Single by Bryan Adams

from the album Unplugged
- Released: April 1998
- Recorded: September 26, 1997
- Genre: Rock
- Length: 4:29
- Label: A&M
- Songwriters: Bryan Adams, Jim Vallance
- Producers: Bryan Adams and Bob Clearmountain (1983 studio version) Bryan Adams and Patrick Leonard (1997 Unplugged version) Zucchero Fornaciari (2001 Italian version)

Bryan Adams singles chronology
| "Back to You" (1997) | "I'm Ready" (1998) | "On a Day Like Today" (1998) |

Music video
- "I'm Ready" on YouTube

= I'm Ready (Bryan Adams song) =

"I'm Ready" is a song by Canadian rock musician Bryan Adams. It was written by Adams and collaborator Jim Vallance. The song was first released in 1979, by Ian Lloyd (formerly of the Stories), on his solo album Goose Bumps. Vallance played the drums on this recording. In 1983, Adams himself recorded the song for his third album, Cuts Like a Knife, as a straightforward rock song with electric guitar and synthesizer. Adams co-produced his version with Bob Clearmountain, who also mixed it.

→ WHAT TO DO: Please write the next part of the article above on the Bryan Adams song "I'm Ready," picking up right after its final sentence.

→ DATASET EXTRACT:
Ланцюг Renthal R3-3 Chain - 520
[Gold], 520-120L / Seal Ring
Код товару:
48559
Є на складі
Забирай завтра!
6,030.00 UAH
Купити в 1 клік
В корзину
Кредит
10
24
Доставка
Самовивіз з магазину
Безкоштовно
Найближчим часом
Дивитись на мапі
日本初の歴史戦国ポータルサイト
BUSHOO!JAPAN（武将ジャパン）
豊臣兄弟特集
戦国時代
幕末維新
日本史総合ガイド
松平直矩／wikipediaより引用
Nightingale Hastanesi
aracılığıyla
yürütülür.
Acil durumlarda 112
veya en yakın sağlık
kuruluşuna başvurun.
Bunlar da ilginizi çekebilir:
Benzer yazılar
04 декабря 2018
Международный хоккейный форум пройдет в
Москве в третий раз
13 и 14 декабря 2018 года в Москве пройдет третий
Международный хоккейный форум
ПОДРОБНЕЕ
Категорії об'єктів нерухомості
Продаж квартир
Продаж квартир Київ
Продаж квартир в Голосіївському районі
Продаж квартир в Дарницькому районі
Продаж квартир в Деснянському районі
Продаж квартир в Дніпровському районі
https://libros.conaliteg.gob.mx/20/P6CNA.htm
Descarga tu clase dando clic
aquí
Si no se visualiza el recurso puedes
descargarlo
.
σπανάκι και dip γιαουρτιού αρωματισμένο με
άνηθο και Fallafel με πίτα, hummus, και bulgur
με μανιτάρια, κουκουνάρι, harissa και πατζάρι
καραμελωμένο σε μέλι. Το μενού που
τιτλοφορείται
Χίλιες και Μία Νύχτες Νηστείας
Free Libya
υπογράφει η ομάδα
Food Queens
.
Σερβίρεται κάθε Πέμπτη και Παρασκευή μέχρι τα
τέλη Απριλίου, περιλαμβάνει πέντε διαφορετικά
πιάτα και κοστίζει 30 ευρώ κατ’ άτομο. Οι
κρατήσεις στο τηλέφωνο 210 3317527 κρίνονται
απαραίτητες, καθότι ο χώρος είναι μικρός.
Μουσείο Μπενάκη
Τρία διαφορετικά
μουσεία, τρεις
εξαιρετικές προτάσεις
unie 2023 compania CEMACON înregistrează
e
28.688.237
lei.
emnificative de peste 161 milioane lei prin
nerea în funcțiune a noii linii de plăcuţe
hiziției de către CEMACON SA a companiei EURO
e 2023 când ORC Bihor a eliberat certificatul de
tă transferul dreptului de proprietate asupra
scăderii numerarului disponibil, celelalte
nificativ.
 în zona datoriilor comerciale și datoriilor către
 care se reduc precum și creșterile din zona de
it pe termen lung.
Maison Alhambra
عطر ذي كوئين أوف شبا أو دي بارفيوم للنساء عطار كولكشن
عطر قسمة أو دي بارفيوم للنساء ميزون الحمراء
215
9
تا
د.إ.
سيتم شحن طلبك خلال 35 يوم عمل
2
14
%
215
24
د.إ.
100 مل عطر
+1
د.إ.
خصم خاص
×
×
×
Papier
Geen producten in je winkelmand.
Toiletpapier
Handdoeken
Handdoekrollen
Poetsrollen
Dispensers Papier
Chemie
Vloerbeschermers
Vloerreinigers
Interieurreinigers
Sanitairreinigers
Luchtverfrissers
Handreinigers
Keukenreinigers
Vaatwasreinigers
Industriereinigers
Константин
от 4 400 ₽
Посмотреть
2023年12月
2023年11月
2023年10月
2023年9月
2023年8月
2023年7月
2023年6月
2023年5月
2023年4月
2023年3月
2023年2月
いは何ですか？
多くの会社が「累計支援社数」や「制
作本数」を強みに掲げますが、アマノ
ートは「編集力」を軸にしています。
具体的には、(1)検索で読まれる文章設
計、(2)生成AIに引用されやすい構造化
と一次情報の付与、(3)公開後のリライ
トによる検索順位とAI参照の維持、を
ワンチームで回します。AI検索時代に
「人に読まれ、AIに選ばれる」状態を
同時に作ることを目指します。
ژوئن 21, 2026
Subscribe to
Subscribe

→ EXERCISE OUTPUT:
The song became a hit for Adams in 1998, after its inclusion on his 1997 album Unplugged. Patrick Leonard was producing these sessions, and selected "I'm Ready" to be included in the show. For this concert, the song was re-arranged as an acoustic ballad with string orchestrations added by Michael Kamen, who had previously worked on some of Adams' biggest hits, and played by students of the Juilliard School. It also features a low whistle played by Davy Spillane. In 1998 the song was released as the second single from Unplugged, after "Back to You". This version is also included on the two best-of-compilations The Best of Me and Anthology.

==Italian release==
In 2001, "I'm Ready" was re-released in Italy with new lyrics, now entitled "Io Vivo (In Te)". The new Italian lyrics were written by Zucchero Fornaciari. Zucchero also produced the new version, basically using the Unplugged recording, and recording new vocals on top of it (notice the audience and some of Bryan's original vocals still audible on the track). Also featured is additional percussion, added by Martyn Philips using Pro Tools. Philips, along with Randy Staub engineered "Io Vivo (In Te)"; the latter also mixing the track (originally mixed by Bob Clearmountain). The single uses the same picture and colour scheme as the original release of "I'm Ready", only using a different font.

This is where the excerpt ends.